The combined tíyào covering this work, KR3i0032, KR3i0033, and KR3i0034 is in this file. The portion concerning Liúshì júpǔ (translated): We submit that the Liúshì júpǔ is by Liú Méng of the Sòng. Méng, a man of Péngchéng, his career is not detailed. The preface records that in Chóngníng jiǎshēn (1104) he travelled to Lóngmén and visited Liú Yuánsūn’s residence, where the two together examined and discussed [chrysanthemum varieties] and made this treatise. So he was a Huī-zōng-period person; therefore Wáng Détóng’s Zhūshǐ already cites his theories. Jiāo Hóng’s Guóshǐ jīngjí zhì lists him after Fàn Chéngdà — this is mistaken. The book first has the preface, next the general discussion, next the discussion of doubtful cases, next the establishment of varieties, next the list of chrysanthemum-names in thirty-five entries, each narrating the variety’s form-and-colour and ranking it; the Lóngnǎo is given as first. It ends with three miscellaneous-records. The various chrysanthemum names-and-ranks discussed in the book each detail their place of origin: from Biànliáng (Kāifēng) up to Xījīng (Luòyáng), Chénzhōu, Dèngzhōu, Yōngzhōu, Xiāngzhōu, Huázhōu, Fūzhōu, Yángzhái — generally all are products of the Central Plain region, gathered in the Luòyáng gardens.
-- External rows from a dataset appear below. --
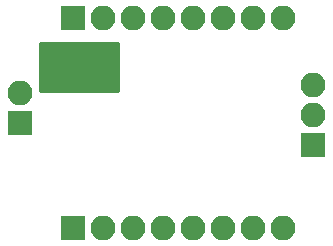
<source format=gbr>
G04 #@! TF.GenerationSoftware,KiCad,Pcbnew,(5.0.0-3-g5ebb6b6)*
G04 #@! TF.CreationDate,2019-03-02T11:42:57+00:00*
G04 #@! TF.ProjectId,WsonBagelBoard,57736F6E426167656C426F6172642E6B,rev?*
G04 #@! TF.SameCoordinates,Original*
G04 #@! TF.FileFunction,Soldermask,Bot*
G04 #@! TF.FilePolarity,Negative*
%FSLAX46Y46*%
G04 Gerber Fmt 4.6, Leading zero omitted, Abs format (unit mm)*
G04 Created by KiCad (PCBNEW (5.0.0-3-g5ebb6b6)) date Saturday, 02 March 2019 at 11:42:57*
%MOMM*%
%LPD*%
G01*
G04 APERTURE LIST*
%ADD10R,2.100000X2.100000*%
%ADD11O,2.100000X2.100000*%
%ADD12C,0.254000*%
G04 APERTURE END LIST*
D10*
G04 #@! TO.C,J_MNT1*
X104140000Y-53340000D03*
D11*
X106680000Y-53340000D03*
X109220000Y-53340000D03*
X111760000Y-53340000D03*
X114300000Y-53340000D03*
X116840000Y-53340000D03*
X119380000Y-53340000D03*
X121920000Y-53340000D03*
G04 #@! TD*
G04 #@! TO.C,J_MNT2*
X121920000Y-71120000D03*
X119380000Y-71120000D03*
X116840000Y-71120000D03*
X114300000Y-71120000D03*
X111760000Y-71120000D03*
X109220000Y-71120000D03*
X106680000Y-71120000D03*
D10*
X104140000Y-71120000D03*
G04 #@! TD*
G04 #@! TO.C,J_IN2*
X99695000Y-62230000D03*
D11*
X99695000Y-59690000D03*
G04 #@! TD*
D10*
G04 #@! TO.C,J_OUT1*
X124460000Y-64135000D03*
D11*
X124460000Y-61595000D03*
X124460000Y-59055000D03*
G04 #@! TD*
D12*
G36*
X107974646Y-59537600D02*
X101370651Y-59537600D01*
X101346754Y-55499000D01*
X107950749Y-55499000D01*
X107974646Y-59537600D01*
X107974646Y-59537600D01*
G37*
X107974646Y-59537600D02*
X101370651Y-59537600D01*
X101346754Y-55499000D01*
X107950749Y-55499000D01*
X107974646Y-59537600D01*
M02*

</source>
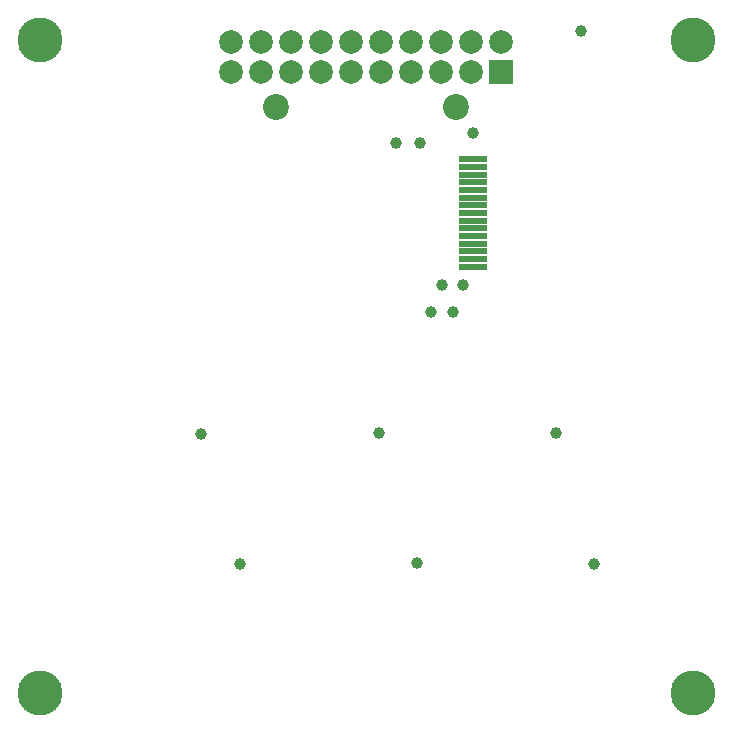
<source format=gbs>
%FSLAX43Y43*%
%MOMM*%
G71*
G01*
G75*
G04 Layer_Color=16711935*
%ADD10R,1.500X1.350*%
%ADD11R,0.650X0.800*%
%ADD12R,0.762X0.762*%
%ADD13R,0.600X0.900*%
%ADD14R,1.200X1.200*%
%ADD15R,1.400X0.600*%
%ADD16R,0.400X0.400*%
%ADD17R,0.900X0.600*%
%ADD18R,2.250X1.000*%
%ADD19R,0.800X0.650*%
%ADD20C,0.200*%
%ADD21C,0.250*%
%ADD22C,1.800*%
%ADD23R,1.800X1.800*%
%ADD24C,2.000*%
%ADD25C,3.600*%
%ADD26C,0.550*%
%ADD27R,2.200X0.350*%
%ADD28C,0.800*%
%ADD29C,0.100*%
%ADD30C,0.254*%
%ADD31R,2.100X2.100*%
%ADD32R,1.700X1.550*%
%ADD33R,0.850X1.000*%
%ADD34R,0.962X0.962*%
%ADD35R,0.800X1.100*%
%ADD36R,1.400X1.400*%
%ADD37R,1.600X0.800*%
%ADD38R,0.600X0.600*%
%ADD39R,1.100X0.800*%
%ADD40R,2.450X1.200*%
%ADD41R,1.000X0.850*%
%ADD42C,2.000*%
%ADD43R,2.000X2.000*%
%ADD44C,2.200*%
%ADD45C,3.800*%
%ADD46R,2.400X0.550*%
%ADD47C,1.000*%
D42*
X41430Y57470D02*
D03*
X36350Y54930D02*
D03*
Y57470D02*
D03*
X38890D02*
D03*
Y54930D02*
D03*
X18570Y57470D02*
D03*
X21110D02*
D03*
Y54930D02*
D03*
X28730Y57470D02*
D03*
X26190Y54930D02*
D03*
Y57470D02*
D03*
X23650D02*
D03*
X28730Y54930D02*
D03*
X23650D02*
D03*
X31270D02*
D03*
X33810Y57470D02*
D03*
Y54930D02*
D03*
X31270Y57470D02*
D03*
X18570Y54930D02*
D03*
D43*
X41430D02*
D03*
D44*
X22380Y52000D02*
D03*
X37620D02*
D03*
D45*
X2350Y57650D02*
D03*
X57650D02*
D03*
X2350Y2350D02*
D03*
X57650D02*
D03*
D46*
X39000Y47550D02*
D03*
Y46900D02*
D03*
Y46250D02*
D03*
Y45600D02*
D03*
Y44950D02*
D03*
Y44300D02*
D03*
Y43650D02*
D03*
Y43000D02*
D03*
Y42350D02*
D03*
Y41700D02*
D03*
Y41050D02*
D03*
Y40400D02*
D03*
Y39750D02*
D03*
Y39100D02*
D03*
Y38450D02*
D03*
D47*
X39025Y49750D02*
D03*
X34540Y48900D02*
D03*
X48175Y58425D02*
D03*
X38192Y36900D02*
D03*
X36393D02*
D03*
X37293Y34600D02*
D03*
X35498Y34605D02*
D03*
X32540Y48900D02*
D03*
X16025Y24300D02*
D03*
X31048Y24400D02*
D03*
X46048D02*
D03*
X49300Y13300D02*
D03*
X34275Y13325D02*
D03*
X19275Y13300D02*
D03*
M02*

</source>
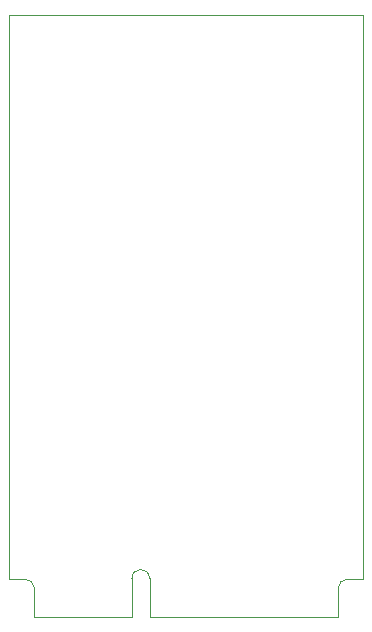
<source format=gbr>
%TF.GenerationSoftware,Altium Limited,Altium Designer,22.1.2 (22)*%
G04 Layer_Color=0*
%FSLAX26Y26*%
%MOIN*%
%TF.SameCoordinates,E27AF617-6D1A-405A-B533-5A9FBCB34AAC*%
%TF.FilePolarity,Positive*%
%TF.FileFunction,Profile,NP*%
%TF.Part,Single*%
G01*
G75*
%TA.AperFunction,Profile*%
%ADD51C,0.001000*%
D51*
X-505906Y0D02*
Y94488D01*
D02*
G03*
X-537402Y125984I-31496J0D01*
G01*
X-590551D01*
Y2005906D01*
X590551D01*
Y125984D01*
X537402D01*
D02*
G03*
X505906Y94488I0J-31496D01*
G01*
Y0D01*
X-122047D01*
X-122047Y127953D01*
D02*
G03*
X-181102Y127953I-29528J0D01*
G01*
Y0D01*
X-505906D01*
%TF.MD5,f654e90b2fb58dd4b67182049f69db6f*%
M02*

</source>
This is different from later Shǐ Zhèngzhì and Fàn Chéngdà who specialised in Wú (Sūzhōu) plantings. However, varieties like Jīnqián (Gold-Coin) and Túmí (Rose) are also recorded in the Shǐ and Fàn treatises — perhaps these originated in the north and were later transmitted to the south.

Abstract

The work is the foundational document of the Chinese chrysanthemum-treatise tradition and a major source for late-Northern-Sòng floricultural geography. Liú Méng’s thirty-five varieties cover the Luòyáng region and adjacent Central Plain prefectures (Kāifēng, Chénzhōu, Dèngzhōu, Yōngzhōu, Xiāngzhōu, Huázhōu, Fūzhōu, Yángzhái) — the heart of late-Northern-Sòng horticulture. The work’s ranking of Lóngnǎo (Borneol-Camphor) chrysanthemum as supreme reflects the Northern-Sòng preference for fragrant white varieties; the later Southern-Sòng treatises preferred yellow and pink varieties.
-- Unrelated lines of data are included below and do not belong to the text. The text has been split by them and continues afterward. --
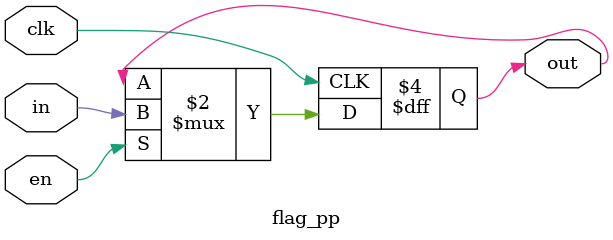
<source format=v>
module flag_pp(in,out,clk,en);
input in,clk,en;
output reg out;

always @(posedge clk)
begin
if(en)
out<=in;
end

endmodule

</source>
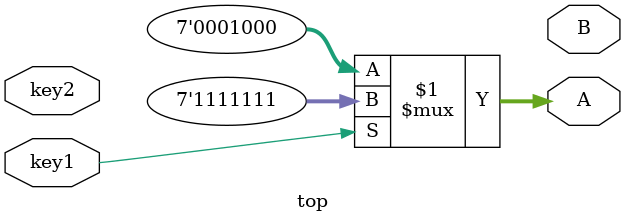
<source format=sv>
	module top (
		 input key1,
		 input key2,
		 output [0:6] A,
		 output [0:6] B
	);

	
  assign A = key1 ? 7'b1111_111 : 7'b0001_000;


endmodule
</source>
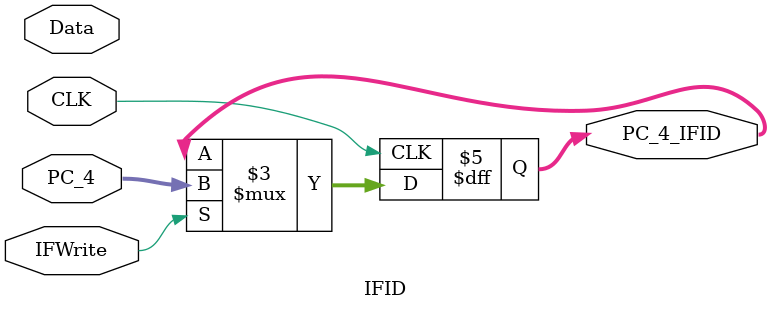
<source format=v>
`timescale 1ns / 1ps
module IFID(PC_4_IFID, PC_4, Data, IFWrite, CLK);
	input CLK, IFWrite;
	input [31:0] PC_4, Data;
	output reg [31:0] PC_4_IFID;

	always @(negedge CLK) begin
		if (IFWrite) begin
			PC_4_IFID = PC_4;
//			Data_IFID = Data; 
		end 	else begin
			PC_4_IFID = PC_4_IFID;
//			Data_IFID = Data_IFID; 
		end
	end
endmodule

</source>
The composition date is set precisely by the Chóngníng jiǎshēn (1104) preface; the surviving work probably went through revisions before being finalized c. 1110. The work was preserved in the Sòng Bǎichuān xuéhǎi and reaches the Sìkù through that channel.
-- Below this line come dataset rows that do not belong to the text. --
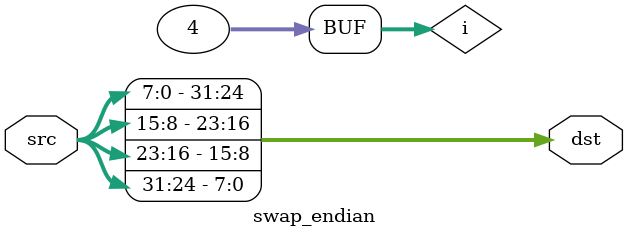
<source format=v>
module swap_endian #(
  parameter UNIT_WIDTH = 8,
  parameter UNIT_COUNT = 4
  ) (
    input wire [(UNIT_WIDTH*UNIT_COUNT)-1:0] src,
    output reg [(UNIT_WIDTH*UNIT_COUNT)-1:0] dst
  );

 integer i;
  always @* begin
    for (i = 0; i < UNIT_COUNT; i = i + 1) begin
      dst[(i * UNIT_WIDTH) +: UNIT_WIDTH] = src[((UNIT_COUNT - i) * UNIT_WIDTH - 1) -: UNIT_WIDTH];
    end
  end

endmodule

</source>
The principal contribution of the work to subsequent Chinese floricultural history is the systematic varietal-grading framework — color (white, yellow, purple, red), petal-form (single, double, ball-form, anemone-form), fragrance, growth-habit — that became the standard for all subsequent chrysanthemum-monographs. The work also documents the late-Northern-Sòng trade: the named gardens around Luòyáng (the principal Sòng chrysanthemum centre); the seasonal sale at the Kāifēng huāshì (flower-market); the gift-and-tribute economy of chrysanthemum-pots at the late Huīzōng court.

Translations and research

  • Wáng Lìpíng 王利平. 2010. Sòng-dài huā-pǔ wén-xiàn yán-jiū 宋代花譜文獻研究. Shàng-hǎi gǔjí chū-bǎn-shè.
  • Liú Yīnghuá 劉穎華. 2008. Zhōng-guó jú-huā wén-huà-shǐ 中國菊花文化史. Shàng-hǎi: Wén-huà chū-bǎn-shè.
  • Lipsky, Igor. 2008. Chrysanthemums in Chinese Culture (PhD thesis, Cambridge).

Other points of interest

The Liú Méng / Liú Yuánsūn collaborative observation method documented in the preface — two scholars meeting at a known garden-site and jointly cataloguing varietal differences — became the standard model for pǔlù fieldwork in subsequent Sòng treatises. The work is the proximate ancestor of the entire Chinese chrysanthemum-monograph tradition.